- Theodore B. Schaer Mound
- U.S. National Register of Historic Places
- Nearest city: Canal Winchester, Ohio
- Area: 3 acres (1.2 ha)
- NRHP reference No.: 75001394
- Added to NRHP: June 20, 1975

= Theodore B. Schaer Mound =

Archaeological site in Ohio, United States

The Theodore B. Schaer Mound is a Native American mound in the central part of the U.S. state of Ohio. Located southeast of the city of Canal Winchester in Fairfield County, it is a large mound; its height is 13 ft, and it is 60 ft in diameter. Today, the mound sits in woodland, being covered with brush and trees. Since white settlement of the region, the mound has seen few changes: individuals hunting for Indian relics have damaged it slightly, but the most significant effects have been minor natural phenomena such as the diggings of groundhogs.

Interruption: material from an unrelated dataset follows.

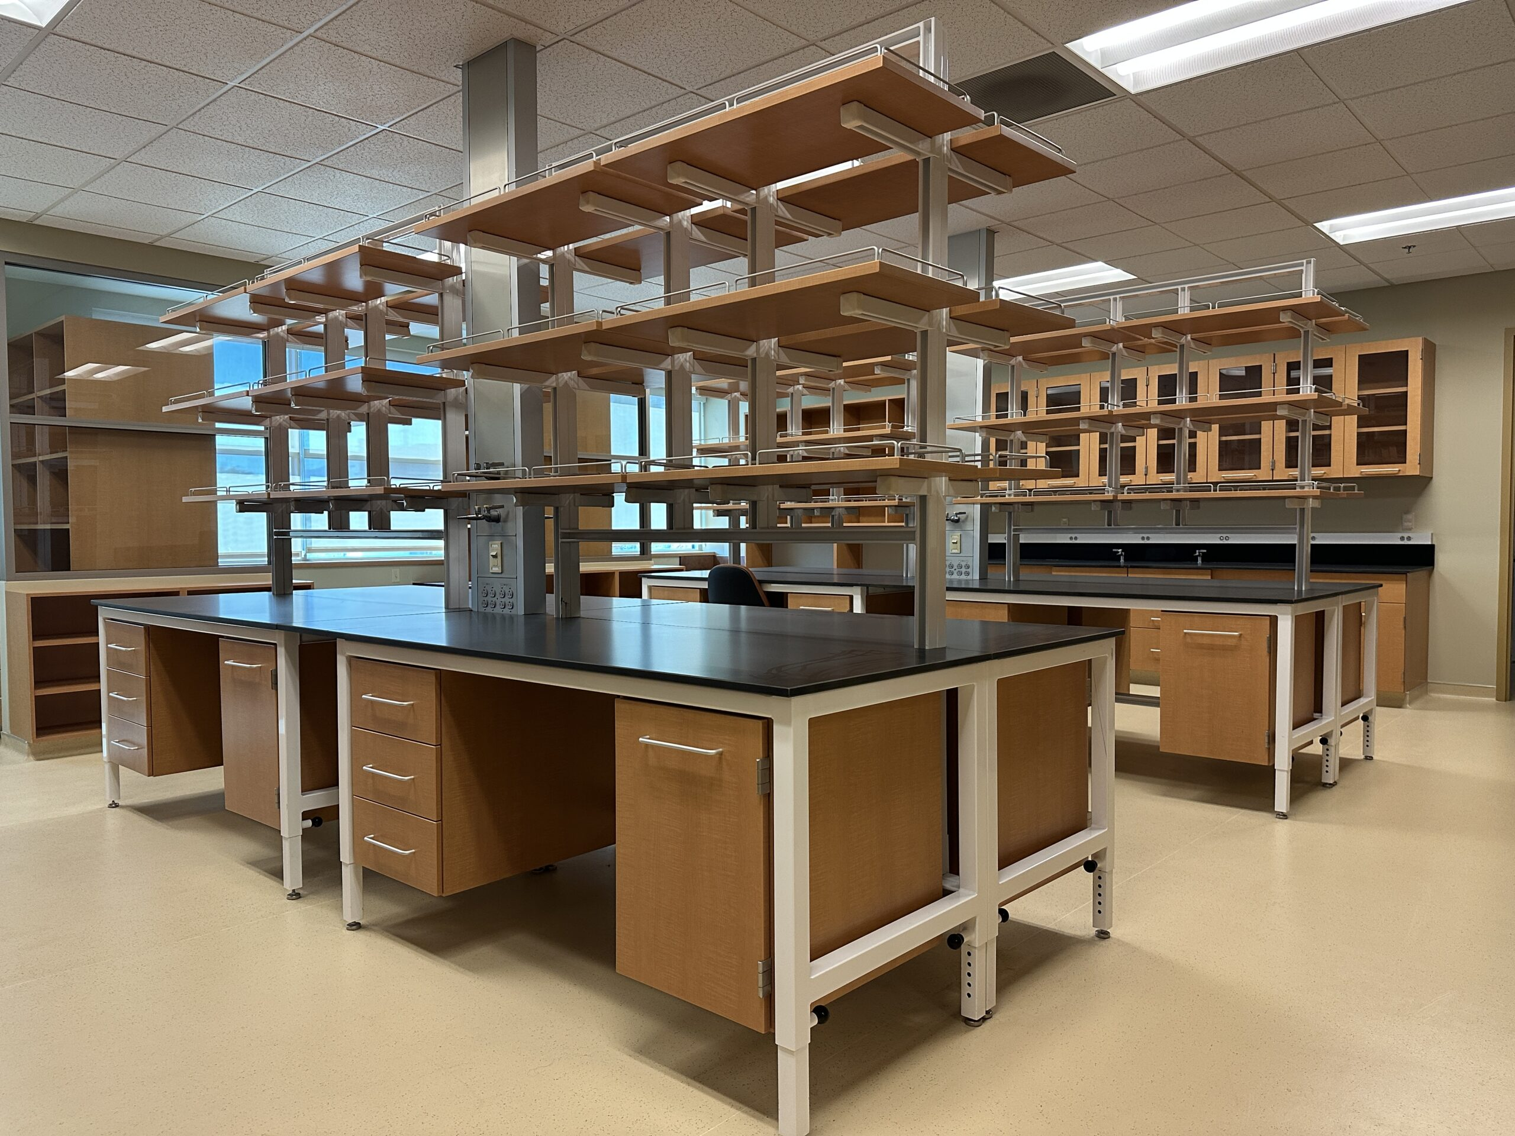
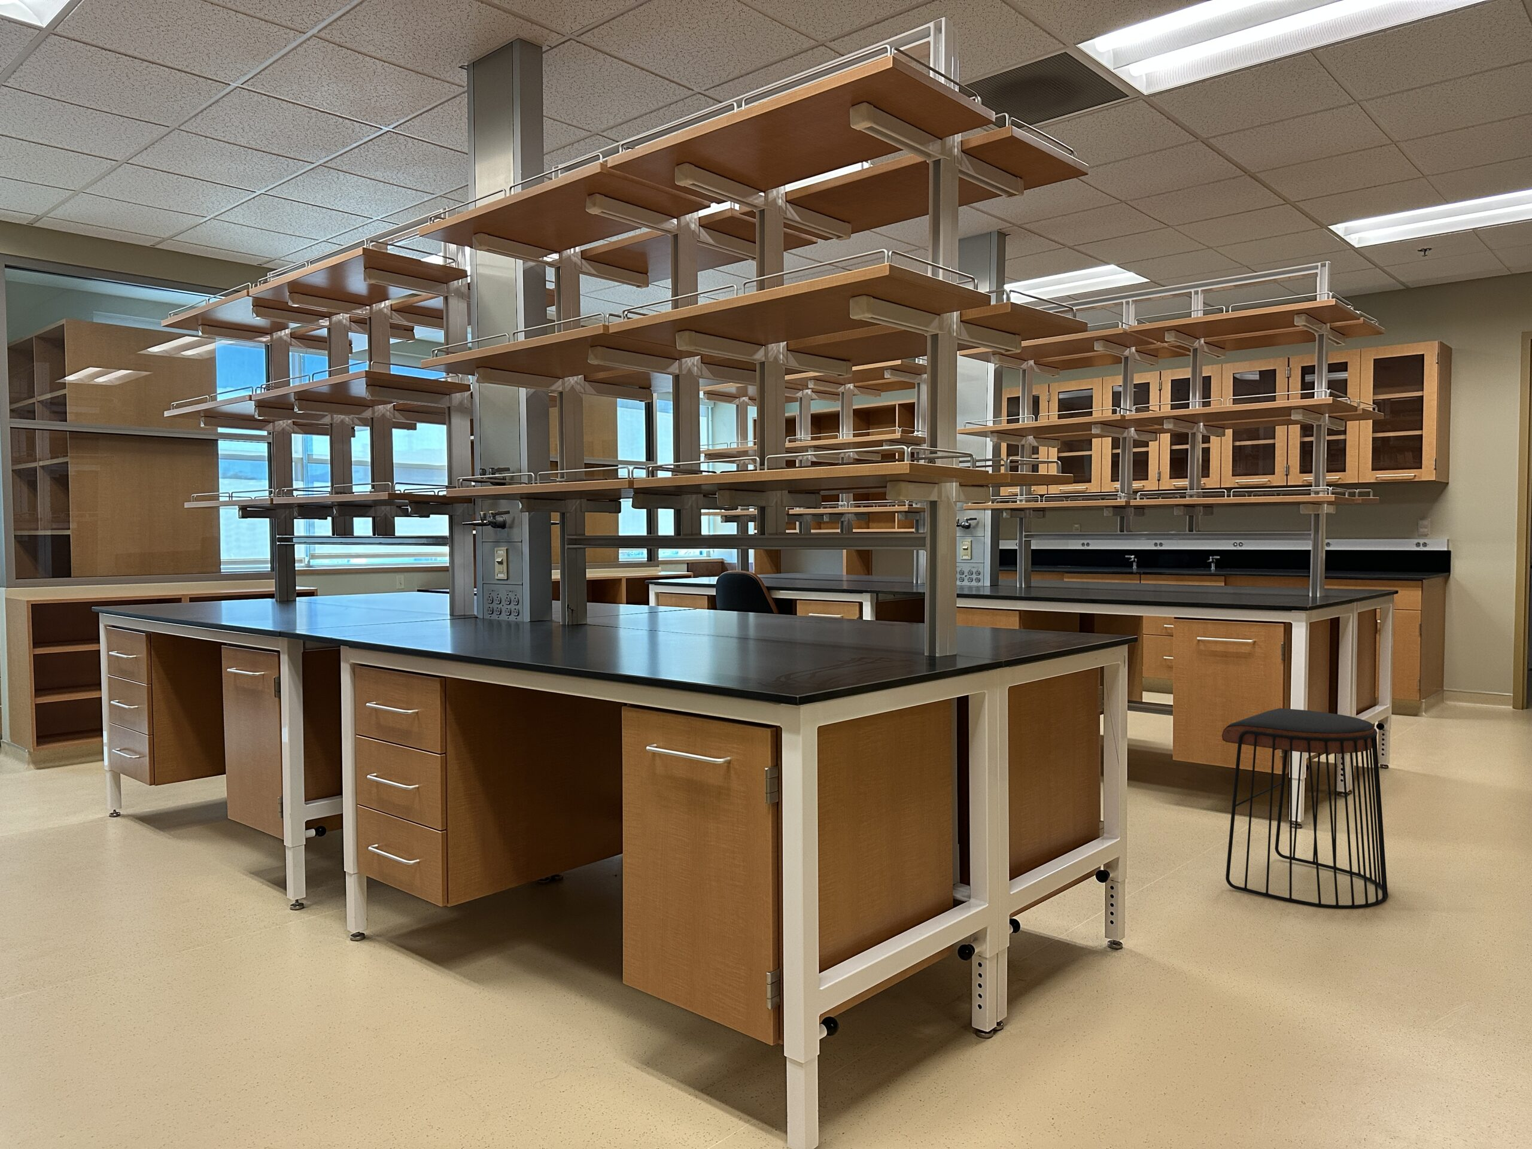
+ stool [1222,708,1388,909]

Although the mound was surely constructed during the Woodland period, the cultural affiliation of its builders is unknown. Both the Hopewell and the Adena cultures built burial mounds like the Schaer Mound in central Ohio, but their works are typically distinguishable with the eye: the Hopewell preferred the valleys of the major rivers for their subconical mounds, while the Adena favored high ground near small watercourses for their conical mounds. Because it shares some characteristics of each culture's typical architecture, the Schaer Mound's builders cannot precisely be identified.

Despite the difficulty of naming those who built it, the Schaer Mound is a valuable archaeological site. Because no excavation has ever been conducted there, its original contents are likely still to be interred within, and those mounds that combine Adena and Hopewell characteristics have often been found to yield the most significant amounts of information. In recognition of its archaeological value, the Schaer Mound was listed on the National Register of Historic Places in 1975. It is one of five Fairfield County mound sites to be included on the Register, along with the Old Maid's Orchard Mound near Lithopolis, the Tarlton Cross Mound near Tarlton, the Coon Hunters Mound near Carroll, and the Fortner Mounds near Pickerington.